*** EXTRACTED MATERIAL ***

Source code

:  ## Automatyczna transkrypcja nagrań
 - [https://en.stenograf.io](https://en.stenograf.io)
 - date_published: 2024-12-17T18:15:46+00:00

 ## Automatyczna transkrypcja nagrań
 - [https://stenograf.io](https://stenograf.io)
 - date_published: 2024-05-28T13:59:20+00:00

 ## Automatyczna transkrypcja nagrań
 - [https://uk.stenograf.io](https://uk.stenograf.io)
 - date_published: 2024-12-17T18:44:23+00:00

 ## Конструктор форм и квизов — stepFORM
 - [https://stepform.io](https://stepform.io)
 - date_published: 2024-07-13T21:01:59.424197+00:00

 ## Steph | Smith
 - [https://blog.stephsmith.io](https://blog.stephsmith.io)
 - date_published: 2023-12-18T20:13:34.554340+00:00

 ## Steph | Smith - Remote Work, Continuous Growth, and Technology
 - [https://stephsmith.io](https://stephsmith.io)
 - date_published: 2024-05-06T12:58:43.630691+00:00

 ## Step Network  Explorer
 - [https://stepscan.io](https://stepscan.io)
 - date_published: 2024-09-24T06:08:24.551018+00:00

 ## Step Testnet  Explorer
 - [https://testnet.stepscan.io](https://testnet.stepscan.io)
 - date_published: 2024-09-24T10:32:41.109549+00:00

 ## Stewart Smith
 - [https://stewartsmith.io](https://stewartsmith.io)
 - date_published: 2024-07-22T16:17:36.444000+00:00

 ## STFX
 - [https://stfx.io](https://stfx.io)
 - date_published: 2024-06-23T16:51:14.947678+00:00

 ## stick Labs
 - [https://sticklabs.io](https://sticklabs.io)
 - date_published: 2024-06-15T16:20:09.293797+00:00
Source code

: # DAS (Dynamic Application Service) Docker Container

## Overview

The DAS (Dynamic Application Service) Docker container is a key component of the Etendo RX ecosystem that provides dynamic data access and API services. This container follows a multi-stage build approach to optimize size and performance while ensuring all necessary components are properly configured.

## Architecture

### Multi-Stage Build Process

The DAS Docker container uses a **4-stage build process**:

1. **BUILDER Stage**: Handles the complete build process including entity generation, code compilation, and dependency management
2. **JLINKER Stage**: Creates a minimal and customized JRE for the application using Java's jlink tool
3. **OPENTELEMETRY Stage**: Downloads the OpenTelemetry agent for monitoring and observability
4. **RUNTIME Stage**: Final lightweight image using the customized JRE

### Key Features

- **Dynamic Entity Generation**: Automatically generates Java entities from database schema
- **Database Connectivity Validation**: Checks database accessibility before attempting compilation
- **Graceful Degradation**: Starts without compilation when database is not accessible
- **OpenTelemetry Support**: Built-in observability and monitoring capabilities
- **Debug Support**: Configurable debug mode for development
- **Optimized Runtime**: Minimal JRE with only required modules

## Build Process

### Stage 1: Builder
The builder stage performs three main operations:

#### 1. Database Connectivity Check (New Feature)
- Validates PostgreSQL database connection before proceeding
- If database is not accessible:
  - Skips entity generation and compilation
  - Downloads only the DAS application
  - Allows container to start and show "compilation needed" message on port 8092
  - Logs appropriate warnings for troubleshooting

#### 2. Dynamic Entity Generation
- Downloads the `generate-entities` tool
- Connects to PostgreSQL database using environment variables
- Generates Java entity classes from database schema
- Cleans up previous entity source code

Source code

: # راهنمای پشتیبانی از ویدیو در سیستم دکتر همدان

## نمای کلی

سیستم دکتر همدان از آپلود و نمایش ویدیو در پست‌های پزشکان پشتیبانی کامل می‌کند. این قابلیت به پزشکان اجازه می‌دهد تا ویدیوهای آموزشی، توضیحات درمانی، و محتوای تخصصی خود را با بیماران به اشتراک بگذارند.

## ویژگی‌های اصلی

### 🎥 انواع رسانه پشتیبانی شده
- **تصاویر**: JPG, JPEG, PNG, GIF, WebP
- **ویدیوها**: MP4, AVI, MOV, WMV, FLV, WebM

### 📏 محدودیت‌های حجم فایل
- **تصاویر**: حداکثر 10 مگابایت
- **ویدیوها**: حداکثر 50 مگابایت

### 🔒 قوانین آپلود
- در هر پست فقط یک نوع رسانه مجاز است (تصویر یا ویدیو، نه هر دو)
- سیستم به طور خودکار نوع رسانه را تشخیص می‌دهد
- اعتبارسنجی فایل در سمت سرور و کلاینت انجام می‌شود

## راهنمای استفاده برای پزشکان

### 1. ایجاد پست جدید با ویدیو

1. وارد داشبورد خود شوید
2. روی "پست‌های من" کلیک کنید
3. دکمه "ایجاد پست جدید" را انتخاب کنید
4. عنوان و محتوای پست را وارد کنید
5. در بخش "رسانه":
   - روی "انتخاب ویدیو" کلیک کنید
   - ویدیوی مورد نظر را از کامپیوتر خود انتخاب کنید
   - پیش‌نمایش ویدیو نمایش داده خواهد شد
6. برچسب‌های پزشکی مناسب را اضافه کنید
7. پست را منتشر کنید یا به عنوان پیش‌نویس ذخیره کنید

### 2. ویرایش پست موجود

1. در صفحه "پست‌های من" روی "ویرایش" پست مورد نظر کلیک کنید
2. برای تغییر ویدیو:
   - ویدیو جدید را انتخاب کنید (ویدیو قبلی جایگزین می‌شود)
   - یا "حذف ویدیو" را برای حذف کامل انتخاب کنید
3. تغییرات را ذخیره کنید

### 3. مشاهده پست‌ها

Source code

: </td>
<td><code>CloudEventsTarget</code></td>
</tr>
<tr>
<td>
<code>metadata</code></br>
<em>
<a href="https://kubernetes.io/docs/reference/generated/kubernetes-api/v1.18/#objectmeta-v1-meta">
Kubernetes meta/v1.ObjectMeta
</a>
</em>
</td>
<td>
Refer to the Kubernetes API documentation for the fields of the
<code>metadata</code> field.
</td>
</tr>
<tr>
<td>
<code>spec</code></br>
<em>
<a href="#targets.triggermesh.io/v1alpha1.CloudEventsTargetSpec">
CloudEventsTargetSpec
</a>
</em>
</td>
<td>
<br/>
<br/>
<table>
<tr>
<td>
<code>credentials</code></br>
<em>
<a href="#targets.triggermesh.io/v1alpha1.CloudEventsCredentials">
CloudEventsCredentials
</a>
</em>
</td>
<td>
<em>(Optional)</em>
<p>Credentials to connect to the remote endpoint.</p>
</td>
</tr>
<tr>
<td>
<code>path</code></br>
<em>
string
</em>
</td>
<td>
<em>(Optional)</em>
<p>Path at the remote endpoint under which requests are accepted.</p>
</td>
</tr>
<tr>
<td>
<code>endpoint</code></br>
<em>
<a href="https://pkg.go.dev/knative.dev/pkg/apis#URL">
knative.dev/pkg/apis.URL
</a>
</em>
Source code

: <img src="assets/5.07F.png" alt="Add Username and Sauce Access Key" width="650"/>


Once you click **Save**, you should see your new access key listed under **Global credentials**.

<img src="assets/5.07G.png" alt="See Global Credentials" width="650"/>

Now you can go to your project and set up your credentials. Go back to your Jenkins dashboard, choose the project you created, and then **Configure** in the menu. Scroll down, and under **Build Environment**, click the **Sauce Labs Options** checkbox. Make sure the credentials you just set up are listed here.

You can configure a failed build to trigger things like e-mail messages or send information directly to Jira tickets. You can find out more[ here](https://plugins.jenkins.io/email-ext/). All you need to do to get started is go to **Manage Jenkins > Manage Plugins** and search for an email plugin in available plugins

*** End of EXTRACTED MATERIAL ***

* [WHAT TO WORK ON]:
From the entries, copy every line in which the string "ذخیره" can be found.

* [WRITTEN ANSWER]:
7. پست را منتشر کنید یا به عنوان پیش‌نویس ذخیره کنید
3. تغییرات را ذخیره کنید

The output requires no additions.